14. The method of claim 8, wherein the defect includes a single continuous defect formed partially or completely around the electrically active contact region.

15. A method for inhibiting corrosion in metal components, comprising:

(a) providing a component, wherein the component includes an electrically active contact region; and

(b) forming at least one defect on the component in at least one predetermined location around the electrically active contact region, wherein the defect includes at least one sacrificial material deposited on the component.
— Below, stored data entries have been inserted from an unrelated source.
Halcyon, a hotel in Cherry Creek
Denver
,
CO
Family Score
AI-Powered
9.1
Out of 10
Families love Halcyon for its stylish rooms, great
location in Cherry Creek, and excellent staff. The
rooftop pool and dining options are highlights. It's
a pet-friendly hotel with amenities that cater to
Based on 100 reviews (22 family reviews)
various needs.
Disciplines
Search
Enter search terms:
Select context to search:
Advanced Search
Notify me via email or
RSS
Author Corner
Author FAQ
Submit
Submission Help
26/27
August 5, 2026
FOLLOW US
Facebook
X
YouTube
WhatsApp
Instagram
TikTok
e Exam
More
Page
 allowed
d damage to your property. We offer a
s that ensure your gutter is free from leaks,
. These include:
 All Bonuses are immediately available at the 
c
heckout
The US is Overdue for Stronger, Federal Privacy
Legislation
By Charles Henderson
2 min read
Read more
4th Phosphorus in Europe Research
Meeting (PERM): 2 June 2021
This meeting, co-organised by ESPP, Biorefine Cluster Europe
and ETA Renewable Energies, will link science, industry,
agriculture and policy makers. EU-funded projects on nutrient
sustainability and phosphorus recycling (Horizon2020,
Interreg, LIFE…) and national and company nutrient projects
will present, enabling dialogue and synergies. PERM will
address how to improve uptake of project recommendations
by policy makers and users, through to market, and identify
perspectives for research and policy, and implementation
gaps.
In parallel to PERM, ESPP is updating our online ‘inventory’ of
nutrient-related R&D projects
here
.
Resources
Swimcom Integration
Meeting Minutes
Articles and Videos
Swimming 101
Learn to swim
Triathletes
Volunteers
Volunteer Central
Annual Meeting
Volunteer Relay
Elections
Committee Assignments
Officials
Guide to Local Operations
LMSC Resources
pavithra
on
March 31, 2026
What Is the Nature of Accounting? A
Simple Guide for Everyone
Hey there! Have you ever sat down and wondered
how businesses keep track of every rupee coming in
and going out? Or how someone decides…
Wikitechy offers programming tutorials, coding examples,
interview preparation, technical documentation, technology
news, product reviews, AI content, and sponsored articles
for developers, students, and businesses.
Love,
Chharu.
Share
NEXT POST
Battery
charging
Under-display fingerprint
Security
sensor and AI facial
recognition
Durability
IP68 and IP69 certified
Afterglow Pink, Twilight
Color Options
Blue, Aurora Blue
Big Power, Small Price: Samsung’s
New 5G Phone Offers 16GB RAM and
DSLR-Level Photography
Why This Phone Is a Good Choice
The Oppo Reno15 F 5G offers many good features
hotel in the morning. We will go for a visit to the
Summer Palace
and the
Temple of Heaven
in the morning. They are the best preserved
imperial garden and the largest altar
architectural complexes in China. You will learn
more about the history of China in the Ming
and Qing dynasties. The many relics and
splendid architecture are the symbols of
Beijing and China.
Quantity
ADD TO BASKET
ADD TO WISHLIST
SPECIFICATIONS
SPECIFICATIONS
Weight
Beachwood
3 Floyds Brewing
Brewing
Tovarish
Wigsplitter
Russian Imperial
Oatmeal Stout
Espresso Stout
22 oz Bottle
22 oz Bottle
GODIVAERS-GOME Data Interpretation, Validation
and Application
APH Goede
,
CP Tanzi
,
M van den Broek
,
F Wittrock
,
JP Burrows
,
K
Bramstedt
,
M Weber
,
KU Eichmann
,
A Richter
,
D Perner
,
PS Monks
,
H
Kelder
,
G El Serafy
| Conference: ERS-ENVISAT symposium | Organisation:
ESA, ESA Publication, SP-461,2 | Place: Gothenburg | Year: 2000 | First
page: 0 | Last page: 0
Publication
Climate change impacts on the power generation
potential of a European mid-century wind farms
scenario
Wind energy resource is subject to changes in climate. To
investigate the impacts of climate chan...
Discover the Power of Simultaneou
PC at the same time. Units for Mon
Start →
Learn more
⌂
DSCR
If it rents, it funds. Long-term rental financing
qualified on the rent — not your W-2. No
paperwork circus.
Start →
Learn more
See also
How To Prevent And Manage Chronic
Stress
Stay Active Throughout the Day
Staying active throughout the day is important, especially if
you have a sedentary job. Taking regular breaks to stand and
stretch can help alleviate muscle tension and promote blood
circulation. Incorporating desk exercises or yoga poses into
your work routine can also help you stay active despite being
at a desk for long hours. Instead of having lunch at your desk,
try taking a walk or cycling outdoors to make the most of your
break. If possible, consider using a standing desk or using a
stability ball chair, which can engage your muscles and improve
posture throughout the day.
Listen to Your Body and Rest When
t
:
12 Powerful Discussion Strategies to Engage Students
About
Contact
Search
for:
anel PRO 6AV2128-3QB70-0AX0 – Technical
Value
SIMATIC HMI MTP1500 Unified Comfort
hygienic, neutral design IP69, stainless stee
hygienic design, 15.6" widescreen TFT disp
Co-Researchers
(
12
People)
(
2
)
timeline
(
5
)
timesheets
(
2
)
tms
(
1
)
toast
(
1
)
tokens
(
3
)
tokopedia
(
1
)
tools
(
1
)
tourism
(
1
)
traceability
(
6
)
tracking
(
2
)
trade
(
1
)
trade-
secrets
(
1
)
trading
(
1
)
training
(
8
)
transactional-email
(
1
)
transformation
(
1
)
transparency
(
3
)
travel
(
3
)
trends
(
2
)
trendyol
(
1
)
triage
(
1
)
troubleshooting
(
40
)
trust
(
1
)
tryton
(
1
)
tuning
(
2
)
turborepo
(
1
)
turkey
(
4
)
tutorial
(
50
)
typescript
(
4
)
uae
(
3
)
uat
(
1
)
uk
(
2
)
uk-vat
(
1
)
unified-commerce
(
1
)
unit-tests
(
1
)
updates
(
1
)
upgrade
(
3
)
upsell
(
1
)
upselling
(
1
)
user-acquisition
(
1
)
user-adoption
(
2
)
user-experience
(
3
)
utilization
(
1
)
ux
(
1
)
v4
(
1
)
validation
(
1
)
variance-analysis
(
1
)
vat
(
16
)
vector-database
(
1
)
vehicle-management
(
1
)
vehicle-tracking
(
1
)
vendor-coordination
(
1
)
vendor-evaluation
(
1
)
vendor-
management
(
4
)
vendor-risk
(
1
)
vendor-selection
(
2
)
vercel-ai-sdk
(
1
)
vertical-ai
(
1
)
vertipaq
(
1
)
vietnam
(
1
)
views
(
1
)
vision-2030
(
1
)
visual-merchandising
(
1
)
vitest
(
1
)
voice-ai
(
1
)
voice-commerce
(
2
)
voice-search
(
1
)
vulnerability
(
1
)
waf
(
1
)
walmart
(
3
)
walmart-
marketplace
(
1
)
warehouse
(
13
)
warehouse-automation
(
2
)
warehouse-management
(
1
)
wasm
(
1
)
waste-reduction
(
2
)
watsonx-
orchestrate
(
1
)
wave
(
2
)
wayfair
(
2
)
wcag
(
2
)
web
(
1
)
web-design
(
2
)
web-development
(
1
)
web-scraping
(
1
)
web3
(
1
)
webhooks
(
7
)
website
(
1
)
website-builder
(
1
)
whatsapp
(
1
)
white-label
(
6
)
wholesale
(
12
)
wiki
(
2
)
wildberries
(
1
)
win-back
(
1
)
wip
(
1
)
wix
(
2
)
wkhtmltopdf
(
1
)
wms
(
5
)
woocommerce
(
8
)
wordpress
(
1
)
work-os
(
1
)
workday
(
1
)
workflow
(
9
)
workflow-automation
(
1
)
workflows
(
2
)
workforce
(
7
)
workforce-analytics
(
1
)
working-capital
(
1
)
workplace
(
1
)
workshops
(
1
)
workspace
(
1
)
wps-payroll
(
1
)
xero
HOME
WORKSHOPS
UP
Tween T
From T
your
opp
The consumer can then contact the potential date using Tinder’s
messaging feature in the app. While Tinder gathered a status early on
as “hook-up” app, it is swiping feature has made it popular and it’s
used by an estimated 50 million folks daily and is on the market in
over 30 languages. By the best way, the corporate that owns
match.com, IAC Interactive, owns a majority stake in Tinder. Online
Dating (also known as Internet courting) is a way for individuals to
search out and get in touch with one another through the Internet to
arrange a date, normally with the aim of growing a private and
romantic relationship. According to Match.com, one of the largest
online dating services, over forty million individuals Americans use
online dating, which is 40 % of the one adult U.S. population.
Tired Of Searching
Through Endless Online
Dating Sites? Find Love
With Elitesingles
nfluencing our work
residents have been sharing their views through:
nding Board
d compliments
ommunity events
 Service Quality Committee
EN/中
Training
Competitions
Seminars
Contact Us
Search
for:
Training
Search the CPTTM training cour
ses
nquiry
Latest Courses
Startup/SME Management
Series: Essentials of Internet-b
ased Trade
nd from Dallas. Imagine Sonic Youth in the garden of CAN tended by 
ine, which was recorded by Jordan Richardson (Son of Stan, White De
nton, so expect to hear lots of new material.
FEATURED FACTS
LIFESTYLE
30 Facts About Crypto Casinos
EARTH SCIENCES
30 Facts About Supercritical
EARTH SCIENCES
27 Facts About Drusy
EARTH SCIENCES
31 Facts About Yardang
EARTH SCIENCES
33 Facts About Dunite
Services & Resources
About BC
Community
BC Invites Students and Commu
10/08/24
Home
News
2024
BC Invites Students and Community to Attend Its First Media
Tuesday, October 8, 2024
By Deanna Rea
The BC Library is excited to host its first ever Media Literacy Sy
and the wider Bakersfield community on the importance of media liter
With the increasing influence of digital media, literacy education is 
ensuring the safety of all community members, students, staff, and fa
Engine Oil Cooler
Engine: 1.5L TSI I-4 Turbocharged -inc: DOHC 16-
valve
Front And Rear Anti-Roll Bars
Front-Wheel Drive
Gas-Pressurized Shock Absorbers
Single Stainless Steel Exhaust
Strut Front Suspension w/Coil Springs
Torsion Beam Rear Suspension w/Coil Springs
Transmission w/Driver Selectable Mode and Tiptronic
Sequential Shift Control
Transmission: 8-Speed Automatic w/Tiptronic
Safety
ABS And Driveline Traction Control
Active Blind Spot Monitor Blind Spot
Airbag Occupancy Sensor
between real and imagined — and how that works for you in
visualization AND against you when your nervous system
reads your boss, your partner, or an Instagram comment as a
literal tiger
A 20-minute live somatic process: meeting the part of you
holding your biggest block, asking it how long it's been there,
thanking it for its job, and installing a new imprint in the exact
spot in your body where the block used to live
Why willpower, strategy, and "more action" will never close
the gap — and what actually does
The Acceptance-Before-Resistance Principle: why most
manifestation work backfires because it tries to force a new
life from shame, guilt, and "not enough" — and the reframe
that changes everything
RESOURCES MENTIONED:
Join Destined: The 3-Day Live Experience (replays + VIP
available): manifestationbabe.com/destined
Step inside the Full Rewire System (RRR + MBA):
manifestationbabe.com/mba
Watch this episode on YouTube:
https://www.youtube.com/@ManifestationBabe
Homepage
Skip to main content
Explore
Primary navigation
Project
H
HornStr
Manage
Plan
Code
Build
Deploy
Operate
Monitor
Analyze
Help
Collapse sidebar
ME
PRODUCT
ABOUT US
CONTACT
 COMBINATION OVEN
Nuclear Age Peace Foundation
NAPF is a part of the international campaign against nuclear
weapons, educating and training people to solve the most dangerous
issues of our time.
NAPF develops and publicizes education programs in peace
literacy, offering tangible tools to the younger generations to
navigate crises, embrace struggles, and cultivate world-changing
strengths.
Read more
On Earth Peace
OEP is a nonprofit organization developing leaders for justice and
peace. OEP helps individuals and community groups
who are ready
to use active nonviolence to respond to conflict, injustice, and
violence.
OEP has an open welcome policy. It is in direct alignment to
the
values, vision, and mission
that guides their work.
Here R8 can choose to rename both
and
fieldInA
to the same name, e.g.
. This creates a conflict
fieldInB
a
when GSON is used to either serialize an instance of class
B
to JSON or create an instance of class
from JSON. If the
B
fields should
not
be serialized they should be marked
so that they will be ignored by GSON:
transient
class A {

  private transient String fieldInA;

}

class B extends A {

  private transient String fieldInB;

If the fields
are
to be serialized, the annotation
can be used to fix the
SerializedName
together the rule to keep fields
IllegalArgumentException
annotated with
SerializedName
16. The method of claim 15, wherein the electrically active contact region further includes a precious metal.

17. The method of claim 15, wherein the sacrificial material is copper, silver, zinc, or a combination thereof.

18. The method of claim 15, further comprising a plurality of defects, wherein the plurality of defects includes (a) a single line of individual defects formed partially or completely around the electrically active contact region, or (b) an array of individual defects formed partially or completely around the electrically active contact region.

19. The method of claim 15, wherein the defect includes a single continuous defect formed partially or completely around the electrically active contact region.

20. The method of claim 15, wherein the defect is formed using predetermined plating techniques, e-beam deposition, ink-jetting, or a combination thereof.

21. The method of claim 18, further comprising depositing at least one strip of sacrificial material between the electrically active contact region and the plurality of defects.

22. The method of claim 21, wherein the at least one strip of sacrificial material is formed using predetermined plating techniques, e-beam deposition, ink-jetting, or a combination thereof.